Recoge todas las filas de abajo en las que aparece la palabra "shaming" y cópialas sin cambiar nada.
####
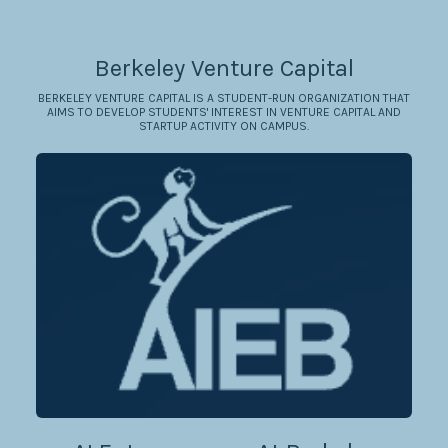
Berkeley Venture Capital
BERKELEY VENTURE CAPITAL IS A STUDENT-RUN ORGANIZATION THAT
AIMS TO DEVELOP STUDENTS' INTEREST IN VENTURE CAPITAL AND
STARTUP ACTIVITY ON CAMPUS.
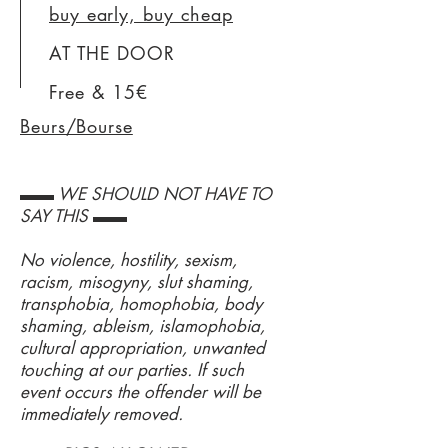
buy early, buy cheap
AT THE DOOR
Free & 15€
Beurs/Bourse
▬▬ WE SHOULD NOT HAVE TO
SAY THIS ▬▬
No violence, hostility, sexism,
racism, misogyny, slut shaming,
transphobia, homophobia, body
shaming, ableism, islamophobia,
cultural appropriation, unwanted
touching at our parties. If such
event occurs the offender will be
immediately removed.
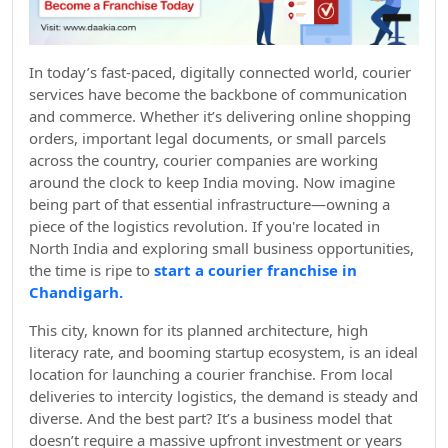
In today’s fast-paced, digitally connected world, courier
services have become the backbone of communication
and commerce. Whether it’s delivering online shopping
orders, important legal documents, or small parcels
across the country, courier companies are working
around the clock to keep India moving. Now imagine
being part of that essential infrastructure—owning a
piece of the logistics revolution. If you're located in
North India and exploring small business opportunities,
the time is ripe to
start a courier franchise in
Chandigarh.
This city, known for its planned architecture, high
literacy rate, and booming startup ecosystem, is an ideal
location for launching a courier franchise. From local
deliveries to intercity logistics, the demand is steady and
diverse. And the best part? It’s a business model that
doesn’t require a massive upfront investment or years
####
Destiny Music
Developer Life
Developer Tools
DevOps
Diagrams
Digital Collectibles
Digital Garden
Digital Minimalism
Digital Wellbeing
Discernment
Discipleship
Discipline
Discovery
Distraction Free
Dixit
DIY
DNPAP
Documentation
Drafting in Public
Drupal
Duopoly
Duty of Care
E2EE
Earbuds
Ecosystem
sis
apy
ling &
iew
####
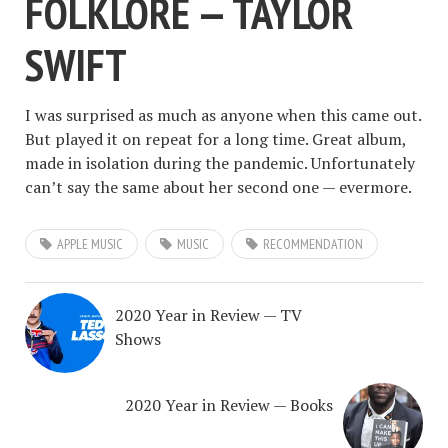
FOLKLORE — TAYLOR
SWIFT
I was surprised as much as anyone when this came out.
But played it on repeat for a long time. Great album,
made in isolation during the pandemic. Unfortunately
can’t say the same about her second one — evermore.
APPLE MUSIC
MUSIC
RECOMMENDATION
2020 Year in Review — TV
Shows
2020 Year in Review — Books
####
SOLUCIÓN:
racism, misogyny, slut shaming,
shaming, ableism, islamophobia,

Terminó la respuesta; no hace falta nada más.